A landmark transaction has catapulted Singapore’s Outside Central Region (OCR) property market to unprecedented heights, as the Bayshore GLS site secured a record-breaking bid of $1,388 per square foot per plot ratio (psf ppr), decisively surpassing the previous benchmark of $1,250 psf for the Clementi Avenue 1 site.
The leasehold parcel, spanning 112,992 square feet with potential for approximately 515 residential units, was awarded to SingHaiyi JV, which narrowly outbid its closest competitor, Sing Holdings, by a mere $11 psf.
The prized 112,992 sq ft Bayshore site went to SingHaiyi JV, edging out Sing Holdings with a marginal $11 psf difference.
This exceptional valuation reflects robust developer confidence in the suburban residential market, particularly for sites with strategic connectivity advantages. With a total of eight competitive bids submitted, this tender was the most hotly contested GLS site since January 2022. Situated adjacent to the forthcoming Bayshore MRT station on the Thomson-East Coast Line, the development benefits from superior transportation infrastructure that enhances its investment appeal.
The site’s proximity to the existing Costa del Sol condominium further establishes its position within an already desirable residential enclave.

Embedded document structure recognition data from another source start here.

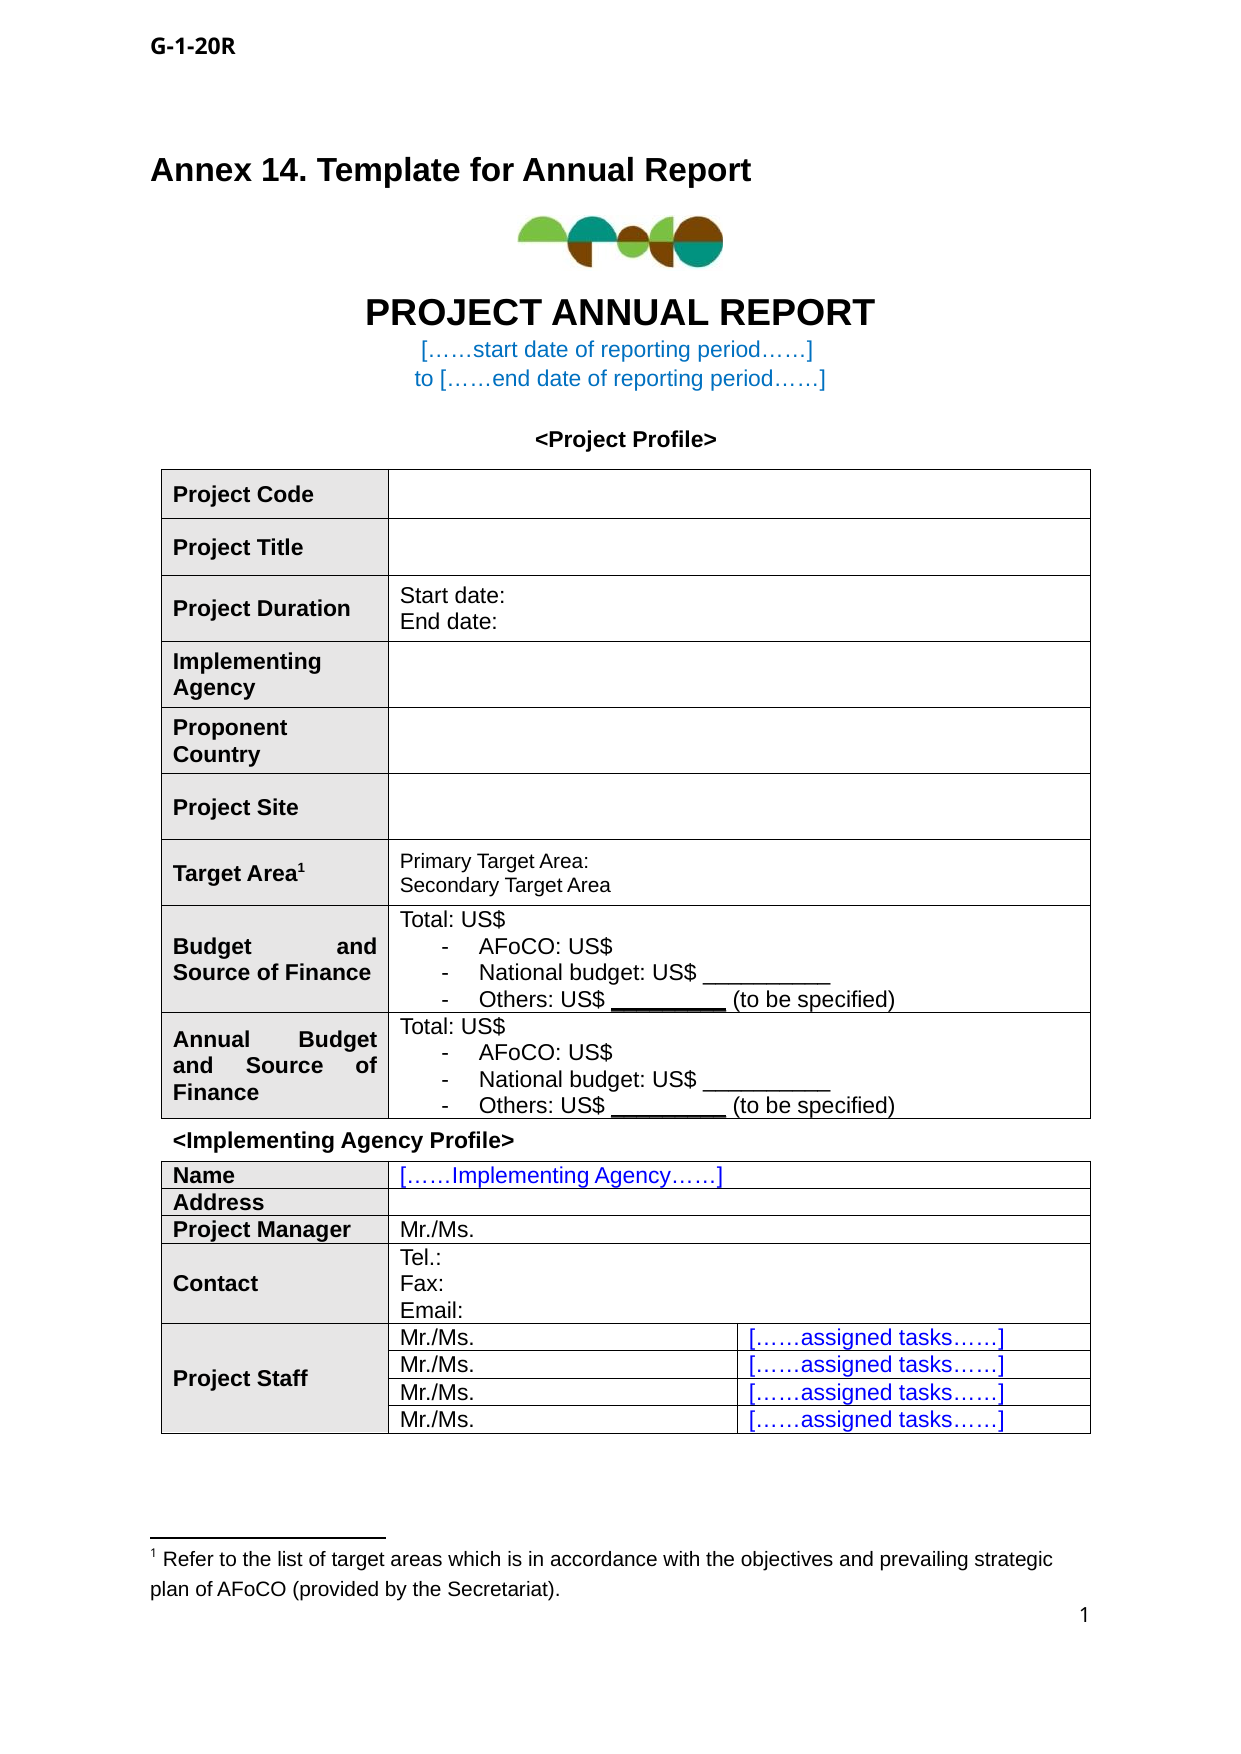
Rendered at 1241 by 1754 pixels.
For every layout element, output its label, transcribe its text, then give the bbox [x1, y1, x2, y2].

table_cell Project Duration [162, 576, 388, 641]
table_cell Contact [162, 1244, 388, 1323]
table_cell [389, 470, 1090, 518]
table_cell Total: US$ AFoCO: US$ National budget: US$ __________ Others: US$ _________ (to be specified) [389, 1013, 1090, 1118]
table_cell Project Title [162, 519, 388, 575]
table_cell [389, 1189, 1090, 1215]
table_cell Mr./Ms. [389, 1379, 737, 1405]
text PROJECT ANNUAL REPORT [150, 290, 1090, 333]
table_cell Total: US$ AFoCO: US$ National budget: US$ __________ Others: US$ _________ (to be specified) [389, 906, 1090, 1012]
table_cell Mr./Ms. [389, 1406, 737, 1432]
table_cell [……assigned tasks……] [738, 1351, 1090, 1378]
table_cell [……assigned tasks……] [738, 1406, 1090, 1432]
table_cell Name [162, 1162, 388, 1188]
table_cell Start date: End date: [389, 576, 1090, 641]
table_cell [389, 708, 1090, 773]
subtitle Annex 14. Template for Annual Report [150, 150, 1090, 188]
picture [517, 215, 723, 271]
table_cell [389, 642, 1090, 707]
table_cell Tel.: Fax: Email: [389, 1244, 1090, 1323]
table_cell Address [162, 1189, 388, 1215]
table_cell Target Area [162, 840, 388, 905]
table_cell Project Code [162, 470, 388, 518]
text [……start date of reporting period……] to [……end date of reporting period……] [150, 336, 1090, 391]
table_cell <Implementing Agency Profile> [161, 1119, 1090, 1161]
table_cell Implementing Agency [162, 642, 388, 707]
table_cell Primary Target Area: Secondary Target Area [389, 840, 1090, 905]
table_cell [……Implementing Agency……] [389, 1162, 1090, 1188]
table_cell Proponent Country [162, 708, 388, 773]
table_cell [389, 519, 1090, 575]
table_cell Project Site [162, 774, 388, 839]
table_cell Annual Budget and Source of Finance [162, 1013, 388, 1118]
table_cell Mr./Ms. [389, 1216, 1090, 1243]
table_cell Budget and Source of Finance [162, 906, 388, 1012]
table_cell Project Staff [162, 1324, 388, 1432]
table_cell [……assigned tasks……] [738, 1324, 1090, 1350]
table_cell Mr./Ms. [389, 1351, 737, 1378]
table_header <Project Profile> [161, 410, 1090, 469]
table_cell [……assigned tasks……] [738, 1379, 1090, 1405]
table_cell Project Manager [162, 1216, 388, 1243]
table_cell Mr./Ms. [389, 1324, 737, 1350]
table_cell [389, 774, 1090, 839]
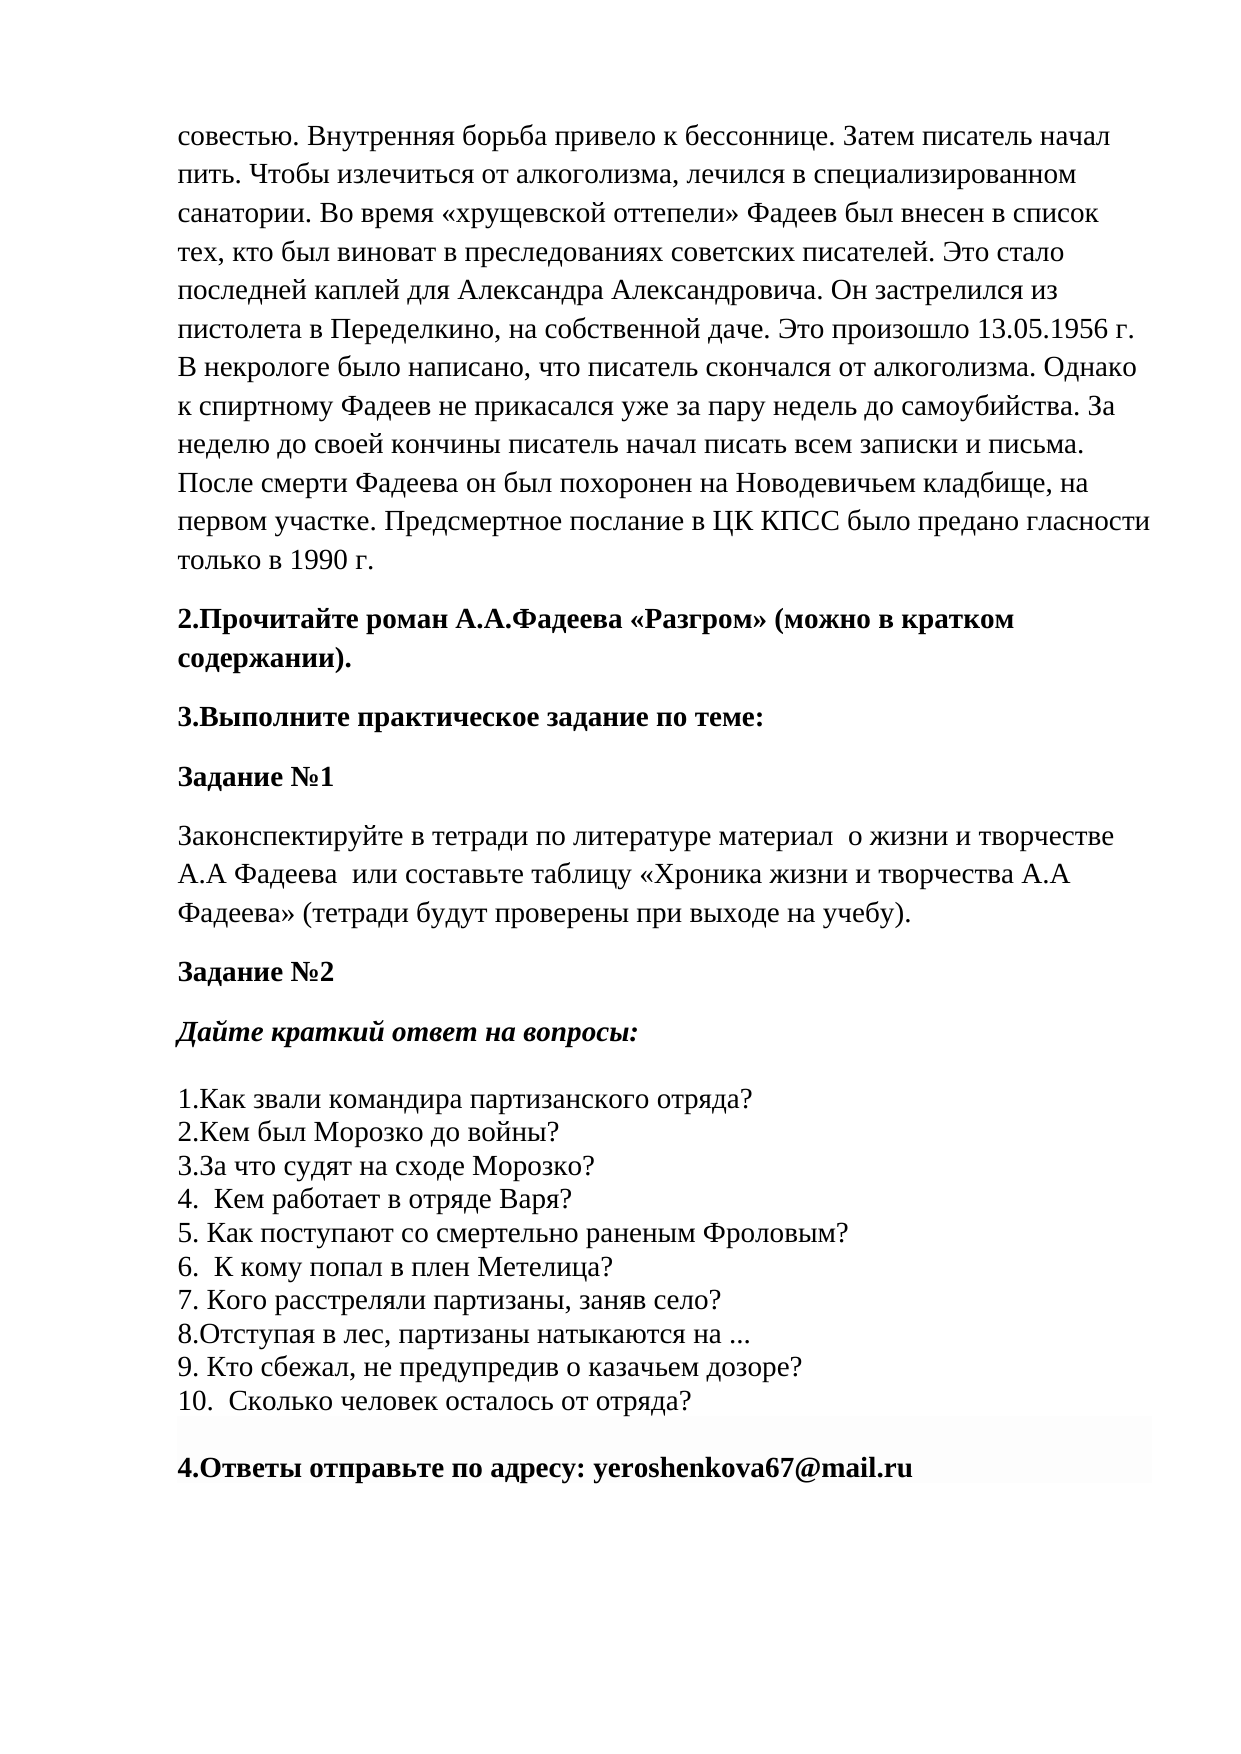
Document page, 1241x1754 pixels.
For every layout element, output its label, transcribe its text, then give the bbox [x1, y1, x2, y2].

The property’s appeal is further enhanced by its location near Temasek Primary School within a 1-kilometer radius.
The extraordinary bidding outcome stems directly from the Urban Redevelopment Authority‘s thorough masterplan for the Bayshore precinct, which envisions a vibrant waterfront neighborhood comprising 10,000 new homes—3,000 private residences complemented by 7,000 HDB flats.
This mixed-use development approach, integrating retail establishments, recreational facilities, and verdant community spaces, greatly enhances the area’s long-term value proposition. The development also benefits from the projected 4-7% price increase in Singapore’s property market for 2025, adding to its investment attractiveness.
Market analysts observe that the intense competition, evidenced by eight developers participating in the tender process, signals undiminished appetite for premium land parcels despite prevailing high interest rates and economic uncertainties.
The narrow margin between the top three bids—with CDL submitting the third-highest offer at $1,308 psf—underscores the competitive landscape dominating Singapore’s land acquisition sector.
Industry projections suggest that finished units at this development could command prices exceeding $2,500 psf, establishing new pricing parameters for OCR properties.
This record-setting transaction will likely influence future land bids across suburban regions, potentially recalibrating developer strategies and buyer expectations throughout Singapore’s residential property market as the Bayshore precinct evolves into a premier waterfront residential district.